In our study, 769 DEGs, 33 DEMs, and 10 DELs were identified in the endocrine‐resistant cell by mining the datasets from the GEO database in order to set up ETR related mRNA-miRNA-lncRNA network including 60 mRNA s, 6 miRNAs and 3 lncRNAs. The role of noncoding RNAs in breast cancer and endocrine resistant breast cancers have been recently reviewed.15,17,18 Overexpression of lncRNA breast cancer anti-estrogen resistance 4 (BCAR4) in tamoxifen sensitive cells partly arrogates the anti-proliferative effects of tamoxifen.19 BCAR4 is also considered as a biomarker for increased cancer invasiveness and tamoxifen resistance.20 Long non-coding RNA UCA1 promoted tamoxifen resistance in breast cancer cells by regulating HIF1α via sponging miR-18a.14 lncRNA HOTAIR upregulation promotes ligand independent ER activities and contributes to tamoxifen resistance in breast cancer.15

Additionally, KEGG pathway enrichment analysis indicated that the enriched pathways primarily involved pathways in cancer, proteoglycans in cancer, HIF-1 signaling pathway. Besides, GO analysis and pathway analysis revealed that the significant DEGs were mostly enriched in response to hypoxia. It has been documented that hypoxia-inducible factors, HIF-1 play key roles in doxorubicin resistance of breast cancer.16

Subsequently, the target of hsa-miR-130b-3p were found in the top 10 hub genes in 769 DEGs, revealing the vital role of ESR1/miR-130b-3p/HOTAIR in regulating endocrine resistance.

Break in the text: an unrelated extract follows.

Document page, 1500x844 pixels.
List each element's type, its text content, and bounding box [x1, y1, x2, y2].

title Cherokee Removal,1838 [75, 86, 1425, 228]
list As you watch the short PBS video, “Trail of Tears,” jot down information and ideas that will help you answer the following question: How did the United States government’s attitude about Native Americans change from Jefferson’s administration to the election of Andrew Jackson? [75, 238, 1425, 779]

The prognostic values of the genes from the mRNA-miRNA-lncRNA network were validated in multiple databases. Eventually, ESR1/miR-130b-3p/HOTAIR were not only differentially expressed in patients with breast cancer but also significantly correlated with the prognosis of breast cancer patients with following systemic treatment (endocrine therapy).

miR-130b acts as an onco-miRNAs and promotes the progression of cancer.21,22 Meanwhile, the overexpression of miR-130b is a risk factor for poor prognosis in prostate cancer patients.23 On the contrary, few studies also identified that downregulation of miR-130b plays a role in stimulating progression and angiogenesis of prostate cancer.24 In addition, miR-130b is a target miRNA of CASC15 and CASC15/miR-130b axis might be a novel therapy for bladder cancer and non-small cell lung cancer patients.25 It was reported that miR-130b was downregulated in multidrug resistant ovarian cancer cells and restoration of miR-130b expression could sensitize cells to anticancer drugs.26

HOX transcript antisense RNA (HOTAIR) has been identified as the first lncRNA correlated to poor prognosis of breast cancer, taking part in EMT and maintenance of breast cancer stem cells (bCSCs).27,28 Based on the Estrogen Responsive Elements (EREs) elements in HOTAIR promoter, estradiol regulate HOTAIR expression in ER-positive breast cancer cells.29 HOTAIR is reported to be significantly upregulated in tamoxifen-resistant breast cancer cells, contributing to tamoxifen resistance by interacting with ER.30

Among the overlapping DEGs, ABCG2 and GJA1 were also screened as hub genes. The expression of ABCG2 was reported to be associated with triple-negative tumors.31 The ABCG2 signaling was involved in autophagy-promoting drug resistance in breast cancer stem cells.32 A recent study reported GJA1 is dysregulated in breast cancer and luminal tumors with high levels of GJA1 mRNA were associated with a better prognostic.33,34

According to the above analysis results, mRNA-miRNA-lncRNA regulatory network was built up. This is a novel mRNA-miRNA-lncRNA regulatory network reported in endocrine resistance. This study provides some powerful evidence for molecular mechanism of endocrine resistance. However, there are a few limitations in our study: the whole set of DEGs was extracted from cell lines and not from tumor tissues; the regulatory network is related to endocrine therapy resistance without specifying which category or which specific medicine. Further study will validate these findings by experiment on cell lines and human tissues.